D’autres aspects méritent d’être pris en compte pour la conception de produits financiers destinés aux femmes pauvres :

  • Considérer les femmes pauvres comme un segment de clientèle proprement dit, et non comme un simple moyen de toucher les ménages. Cela implique un mix-produit élargi, la possession d’une identité et une distribution respectueuse des contraintes féminines pour surmonter les limitations rencontrées par ce segment en termes de mobilité. Cela passe également par une offre complémentaire de services non financiers, dans le domaine par exemple des mises à niveau technologiques, du développement des compétences, de la comptabilité et de la formation comptable.
  • Adapter les services financiers digitaux aux besoins des femmes pauvres. Cela implique d’utiliser délibérément une imagerie tirée de leur vie quotidienne dans les interfaces digitales de façon à ce qu’elles puissent faire intuitivement le rapprochement avec l’interface et la conception du produit. Il est également nécessaire de développer des canaux de distribution adaptés.
  • Soutenir les agents de sexe féminin, qui sont également des micro-entrepreneurs de plein droit et élargissent par conséquent la base de clientèle féminine.
  • Fournir des outils financiers au nombre croissant de femmes employées dans l’ensemble des chaînes de valeur des grandes entreprises et leur apporter des solutions adaptées, comme par exemple des services de conseil aux entreprises ou des réseaux destinés aux femmes.
  • Faire de la centralité du genre un état d’esprit et une priorité de la conception de produits, tout en faisant attention à l’impact potentiel de chaque détail de conception sur la vie quotidienne des femmes pauvres.Les données CCT pourraient par exemple permettre de développer un produit de crédit formel destiné aux femmes bénéficiaires, pour lequel le respect des contraintes de versement servirait d’indicateur de mesure de la discipline financière et des flux de trésorerie.
  • Utiliser l’analyse des données de masse pour interpréter les données désagrégées en fonction du sexe, et plus particulièrement :  évaluer et suivre les avantages de l’offre de services financiers en faveur des femmes pauvres, que ce soit en termes de remboursements ou de retombées sociales pour les ménages ; et mesurer les flux de capitaux en direction des MPME dirigées par des femmes dans l’ensemble des classes d’actifs et véhicules d’investissement et évaluer leur corrélation avec les retombées financières et sociales tangibles au niveau des personnes et des ménages.
  • Utiliser ces données pour montrer comment la finance peut être un outil de transformation de la vie des femmes pauvres et positionner ainsi les prestataires de services financiers comme des artisans d’un véritable changement social.

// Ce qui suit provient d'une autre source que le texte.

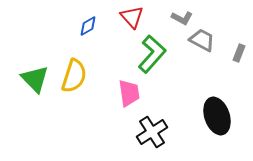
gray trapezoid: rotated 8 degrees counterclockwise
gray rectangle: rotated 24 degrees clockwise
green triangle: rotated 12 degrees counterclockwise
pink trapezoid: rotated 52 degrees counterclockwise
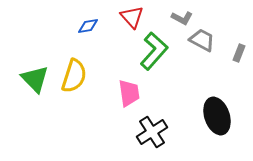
blue diamond: rotated 20 degrees clockwise
green L-shape: moved 2 px right, 3 px up
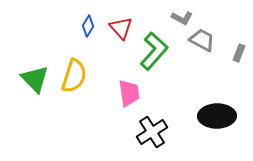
red triangle: moved 11 px left, 11 px down
blue diamond: rotated 50 degrees counterclockwise
black ellipse: rotated 72 degrees counterclockwise
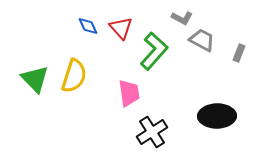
blue diamond: rotated 55 degrees counterclockwise
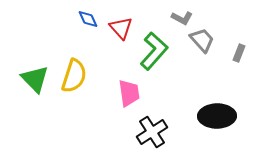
blue diamond: moved 7 px up
gray trapezoid: rotated 20 degrees clockwise
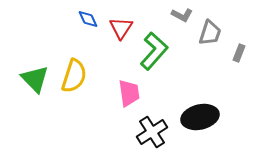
gray L-shape: moved 3 px up
red triangle: rotated 15 degrees clockwise
gray trapezoid: moved 8 px right, 7 px up; rotated 60 degrees clockwise
black ellipse: moved 17 px left, 1 px down; rotated 12 degrees counterclockwise
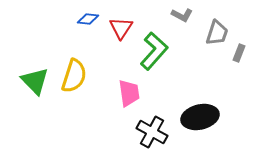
blue diamond: rotated 60 degrees counterclockwise
gray trapezoid: moved 7 px right
green triangle: moved 2 px down
black cross: rotated 28 degrees counterclockwise
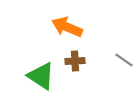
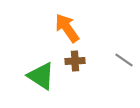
orange arrow: moved 1 px down; rotated 32 degrees clockwise
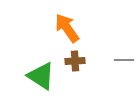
gray line: rotated 36 degrees counterclockwise
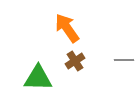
brown cross: rotated 30 degrees counterclockwise
green triangle: moved 3 px left, 2 px down; rotated 32 degrees counterclockwise
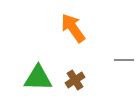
orange arrow: moved 6 px right
brown cross: moved 19 px down
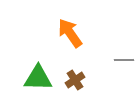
orange arrow: moved 3 px left, 5 px down
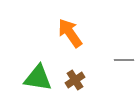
green triangle: rotated 8 degrees clockwise
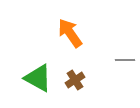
gray line: moved 1 px right
green triangle: rotated 20 degrees clockwise
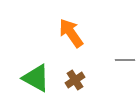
orange arrow: moved 1 px right
green triangle: moved 2 px left
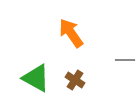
brown cross: rotated 24 degrees counterclockwise
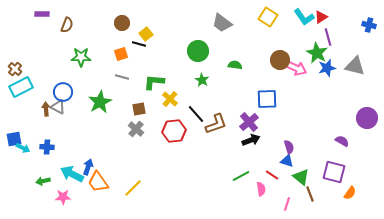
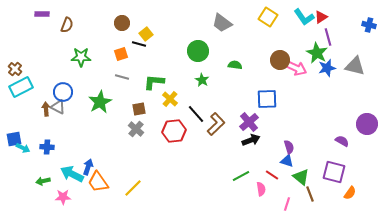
purple circle at (367, 118): moved 6 px down
brown L-shape at (216, 124): rotated 25 degrees counterclockwise
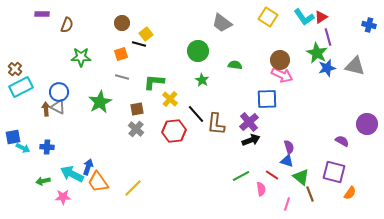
pink arrow at (296, 68): moved 14 px left, 7 px down
blue circle at (63, 92): moved 4 px left
brown square at (139, 109): moved 2 px left
brown L-shape at (216, 124): rotated 140 degrees clockwise
blue square at (14, 139): moved 1 px left, 2 px up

Faute de considérer les femmes pauvres comme un segment distinct ayant des besoins spécifiques, nous finirons par déguiser des produits conçus pour les hommes en produit soi-disant mixte ou donner une connotation féminine superficielle à des produits par ailleurs génériques. Pour favoriser ce changement, nous devons étudier la myriade de parcours-client des femmes pauvres et utiliser ces connaissances pour concevoir une offre de produits adaptée.

Le double avantage de s’engager dans cette voie est la possibilité de transformer la vie des femmes pauvres tout en apportant une proposition de valeur commerciale aux prestataires de services financiers. Une base de clientèle de plus d’un milliard de femmes, qui ne sont pas encore connectées aux services financiers et restent encore largement ignorées, les attend.